Public Health Officer Richard Jackson said, "What we have now are fragmentary programs that are federally funded, but we don't have a coherent effort." He added, "We're not absolutely sure which of the interventions are going to work best. In every sense of the word, this is a good investment."
Harold Goldstein, executive director for the California Center for Public Health Advocacy, said, "We're pleased that given the dire fiscal condition that the state is in that the governor is making childhood obesity a priority."

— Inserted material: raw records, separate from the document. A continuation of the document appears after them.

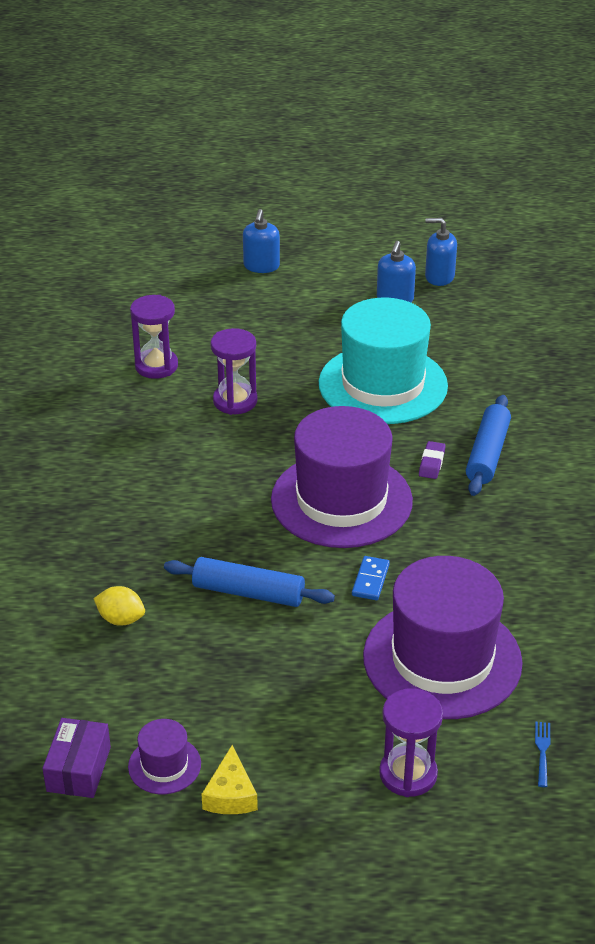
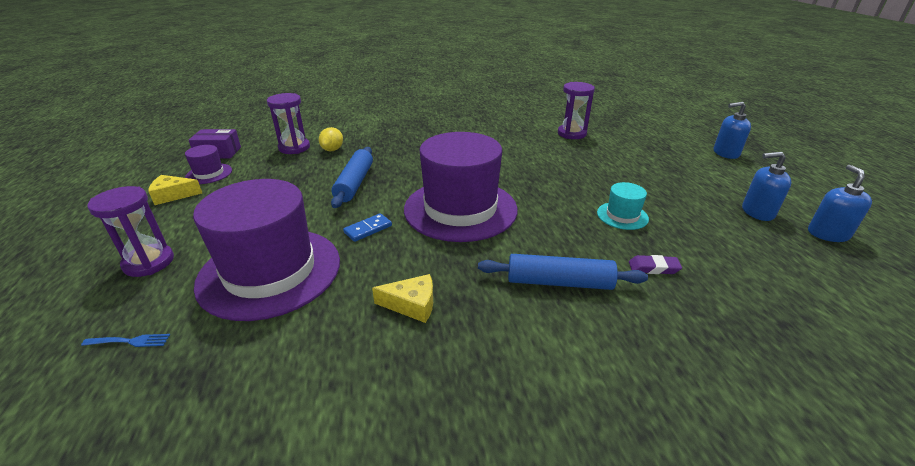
camera: 80 degrees right, 5 degrees down
(235, 401) = (553, 160): purple hourglass -> purple hourglass (294, 148)
(370, 580) = (368, 229): blue domino -> blue domino turned 45 degrees counterclockwise
(383, 384) = (622, 216): turquoise hat -> turquoise hat, size x0.43
(431, 463) = (527, 249): purple eraser -> purple eraser (653, 268)
(508, 552) = (412, 305): none -> yellow cheese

Dan Cooper, a pediatrics professor and researcher at the University of California-Irvine, said, "While the governor's initiative is welcome, I don't believe that without proper funding we're going to achieve the goal of turning about this epidemic." He added, "You have to attack the problem at all levels. I don't think we should just give up on adults. But if I had a limited amount of resources, I would put it in the schools. It's not just about obesity; it's about developing habits in childhood that are quite likely to last a lifetime" (Saar, Orange County Register, 1/12).